New Studies, II

Writers intent on denying or questioning the connection between family disintegration and bad outcomes for children constantly remind us that “correlation does not prove causation.” The mere fact that children in one-parent homes are much more likely to be poor, for example, does not prove that single parenthood itself increases the likelihood that a child will be poor. The actual cause of child poverty could be . . . something else, which researchers have not “controlled” for.

In her Chicago-Kent Law Review article (which I discuss elsewhere), Martha Albertson Fineman trots out this accusation with considerable fanfare. The fact that children from two-parent homes do better in school, she says, does not show that single parenthood increases the likelihood that a child will do poorly in school. The real source of the problem could be, probably is . . . something else. Shame on all those scholars who forget to take these other variables into account. Yet when it comes to naming names, Fineman suddenly loses her voice, failing to cite a single specific example of the problem she is describing. This reticence is not surprising, since the charge itself is largely nonsense. Twenty years ago, maybe she could have located enough meaningful examples to sustain the point. But today, researchers typically bend over backwards on this issue of “controls,” especially when the topic is the effects of family structure on children. 

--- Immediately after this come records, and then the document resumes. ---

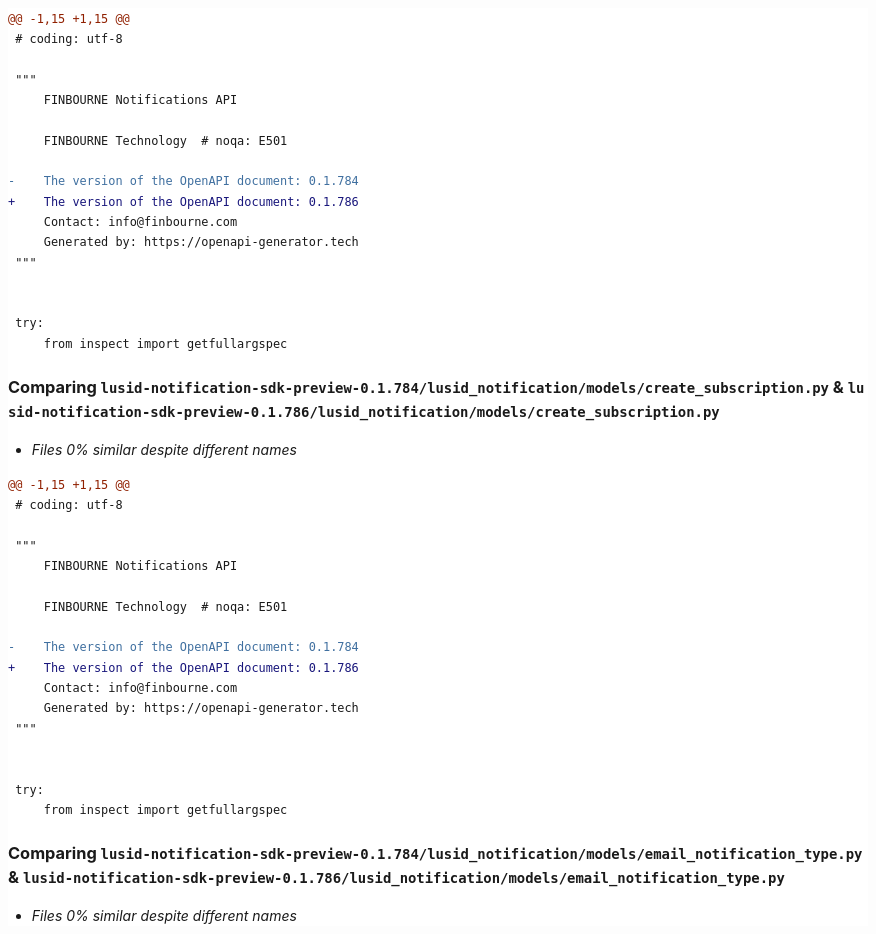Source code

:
 ```diff
@@ -1,15 +1,15 @@
 # coding: utf-8
 
 """
     FINBOURNE Notifications API
 
     FINBOURNE Technology  # noqa: E501
 
-    The version of the OpenAPI document: 0.1.784
+    The version of the OpenAPI document: 0.1.786
     Contact: info@finbourne.com
     Generated by: https://openapi-generator.tech
 """
 
 
 try:
     from inspect import getfullargspec
```

### Comparing `lusid-notification-sdk-preview-0.1.784/lusid_notification/models/create_subscription.py` & `lusid-notification-sdk-preview-0.1.786/lusid_notification/models/create_subscription.py`

 * *Files 0% similar despite different names*

```diff
@@ -1,15 +1,15 @@
 # coding: utf-8
 
 """
     FINBOURNE Notifications API
 
     FINBOURNE Technology  # noqa: E501
 
-    The version of the OpenAPI document: 0.1.784
+    The version of the OpenAPI document: 0.1.786
     Contact: info@finbourne.com
     Generated by: https://openapi-generator.tech
 """
 
 
 try:
     from inspect import getfullargspec
```

### Comparing `lusid-notification-sdk-preview-0.1.784/lusid_notification/models/email_notification_type.py` & `lusid-notification-sdk-preview-0.1.786/lusid_notification/models/email_notification_type.py`

 * *Files 0% similar despite different names*
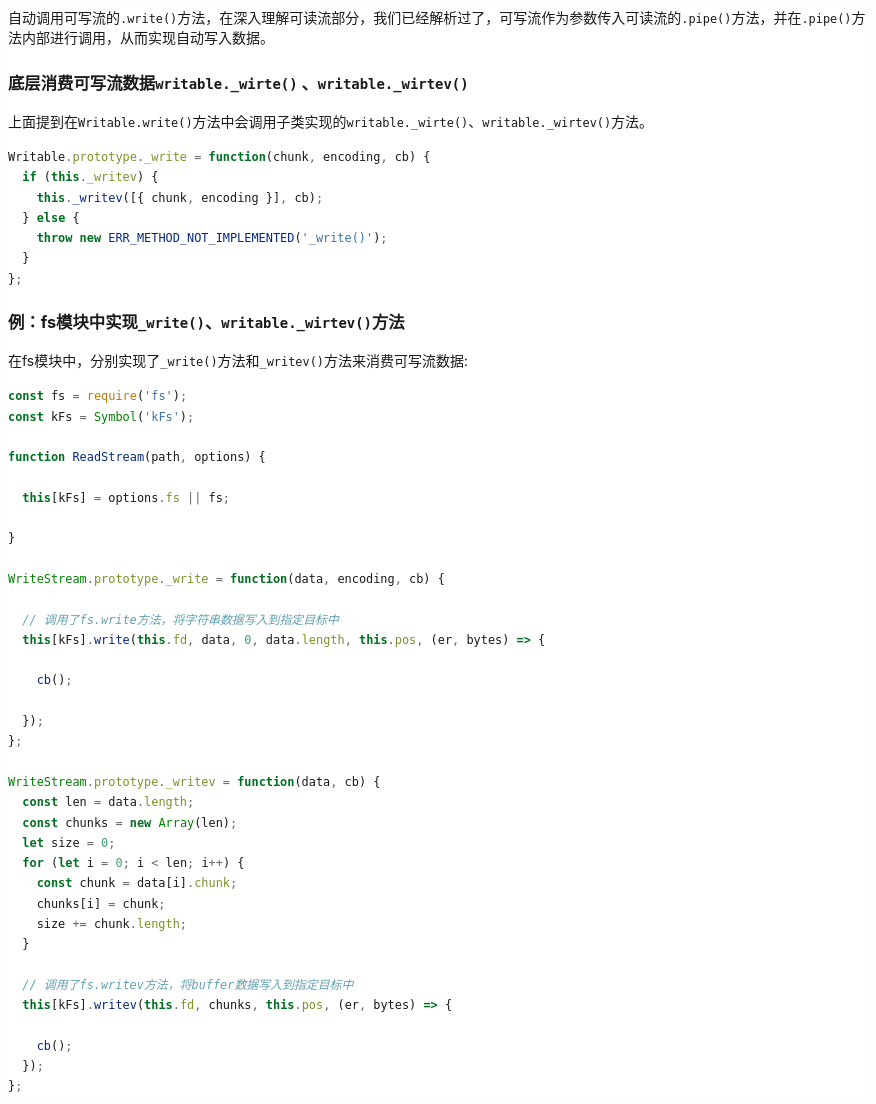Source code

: 
自动调用可写流的`.write()`方法，在深入理解可读流部分，我们已经解析过了，可写流作为参数传入可读流的`.pipe()`方法，并在`.pipe()`方法内部进行调用，从而实现自动写入数据。

### 底层消费可写流数据`writable._wirte()` 、`writable._wirtev()`

上面提到在`Writable.write()`方法中会调用子类实现的`writable._wirte()`、`writable._wirtev()`方法。

```JavaScript
Writable.prototype._write = function(chunk, encoding, cb) {
  if (this._writev) {
    this._writev([{ chunk, encoding }], cb);
  } else {
    throw new ERR_METHOD_NOT_IMPLEMENTED('_write()');
  }
};
```


### 例：fs模块中实现`_write()`、`writable._wirtev()`方法

在fs模块中，分别实现了`_write()`方法和`_writev()`方法来消费可写流数据:

```JavaScript
const fs = require('fs');
const kFs = Symbol('kFs');

function ReadStream(path, options) {

  this[kFs] = options.fs || fs;
  
}

WriteStream.prototype._write = function(data, encoding, cb) {
  
  // 调用了fs.write方法，将字符串数据写入到指定目标中
  this[kFs].write(this.fd, data, 0, data.length, this.pos, (er, bytes) => {
    
    cb();
    
  });
};

WriteStream.prototype._writev = function(data, cb) {
  const len = data.length;
  const chunks = new Array(len);
  let size = 0;
  for (let i = 0; i < len; i++) {
    const chunk = data[i].chunk;
    chunks[i] = chunk;
    size += chunk.length;
  }

  // 调用了fs.writev方法，将buffer数据写入到指定目标中
  this[kFs].writev(this.fd, chunks, this.pos, (er, bytes) => {
    
    cb();
  });
};
```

For example, a recent study based on data from the National Household Survey on Drug Abuse finds that rates of drug use and abuse are lowest among adolescents living with their two biological parents. And yes, the researchers “controlled” for everything they could think of that might reduce - do what scholars call “make go away” - the apparent causal influence of family structure. Yet the correlations they found between family structure and drug use do not appear to be artifacts of other conditions: “Economic resources and residential mobility fail to explain these relationships, thus casting doubt on their ability to explain the association between family structure and an important adolescent behavior.”

In general, skin color, place of residence, family income, gender, parents’ educational attainment - all of these variables matter. But so does family structure.